As the pool of content we select from grows (more channels), more irrelevant content mixes in. Irrelevant content must be quickly identified as such to prevent further recommendations.

Generating recommendations on “request-time” works for the prototype through caching, but it's just a workaround. We can't continue this approach in a production environment: Initial caching takes several minutes, caches occupy considerable storage, and they must be renewed regularly. Recommendations should be created regularly and automatically so that they are available at “request-time”. I envision a routine that regularly creates a feed of suggestions and stores it in a database.

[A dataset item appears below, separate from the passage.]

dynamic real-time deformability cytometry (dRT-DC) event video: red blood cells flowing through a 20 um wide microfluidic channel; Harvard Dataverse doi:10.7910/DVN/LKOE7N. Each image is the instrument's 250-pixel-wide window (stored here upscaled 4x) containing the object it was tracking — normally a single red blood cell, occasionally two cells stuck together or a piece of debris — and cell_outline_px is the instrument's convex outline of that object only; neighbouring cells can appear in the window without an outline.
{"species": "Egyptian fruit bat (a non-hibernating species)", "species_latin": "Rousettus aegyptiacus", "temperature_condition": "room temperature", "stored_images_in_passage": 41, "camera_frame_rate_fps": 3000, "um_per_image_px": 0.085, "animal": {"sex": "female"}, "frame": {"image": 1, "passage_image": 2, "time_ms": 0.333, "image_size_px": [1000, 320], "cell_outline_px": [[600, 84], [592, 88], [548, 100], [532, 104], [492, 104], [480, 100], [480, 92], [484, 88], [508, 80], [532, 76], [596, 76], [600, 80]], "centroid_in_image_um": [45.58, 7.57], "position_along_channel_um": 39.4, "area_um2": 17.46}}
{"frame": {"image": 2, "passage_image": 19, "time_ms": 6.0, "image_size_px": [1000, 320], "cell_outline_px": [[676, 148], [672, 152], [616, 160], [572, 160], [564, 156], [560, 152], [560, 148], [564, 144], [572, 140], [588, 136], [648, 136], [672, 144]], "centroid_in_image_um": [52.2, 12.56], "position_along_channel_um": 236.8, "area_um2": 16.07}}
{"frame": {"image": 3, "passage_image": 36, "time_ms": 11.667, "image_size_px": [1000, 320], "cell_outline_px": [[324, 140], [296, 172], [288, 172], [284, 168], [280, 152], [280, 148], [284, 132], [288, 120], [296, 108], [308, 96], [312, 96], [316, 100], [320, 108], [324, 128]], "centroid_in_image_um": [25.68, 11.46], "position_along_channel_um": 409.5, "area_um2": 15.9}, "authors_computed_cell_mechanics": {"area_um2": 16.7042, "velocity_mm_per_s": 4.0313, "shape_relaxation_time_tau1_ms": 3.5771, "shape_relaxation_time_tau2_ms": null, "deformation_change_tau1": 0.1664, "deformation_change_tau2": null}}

If we think of Are.na as a network where each block is connected to one or more other blocks through channels, the current algorithm only suggests blocks from the surrounding neighborhood. This results in a high hit rate, but may miss interesting blocks located elsewhere in the network.
I can imagine that the algorithm would provide more diverse content if it also considers channels that are farther away in the network.

Channels taken into account by the current algorithm (starting from red).

An algorithm that has a broader but less deep scope.

Next Steps

From the above insights, several tasks have emerged that I would like to implement:

• Blocks the user already knows should not be recommended.

• Blocks from followed channels should probably always be shown.

• Recommendations should be created regularly and automatically so that they exist at the time of request.

• The algorithm’s horizon should be expanded.

• Currently, our recommendations are based on a single channel. Since users' interests are usually spread across multiple channels, they should all be considered.

• The quality of recommendations is currently assessed by me personally by reviewing the results. It would be more sensible to measure the quality programmatically to compare different versions of the algorithm. I hope to find literature on this.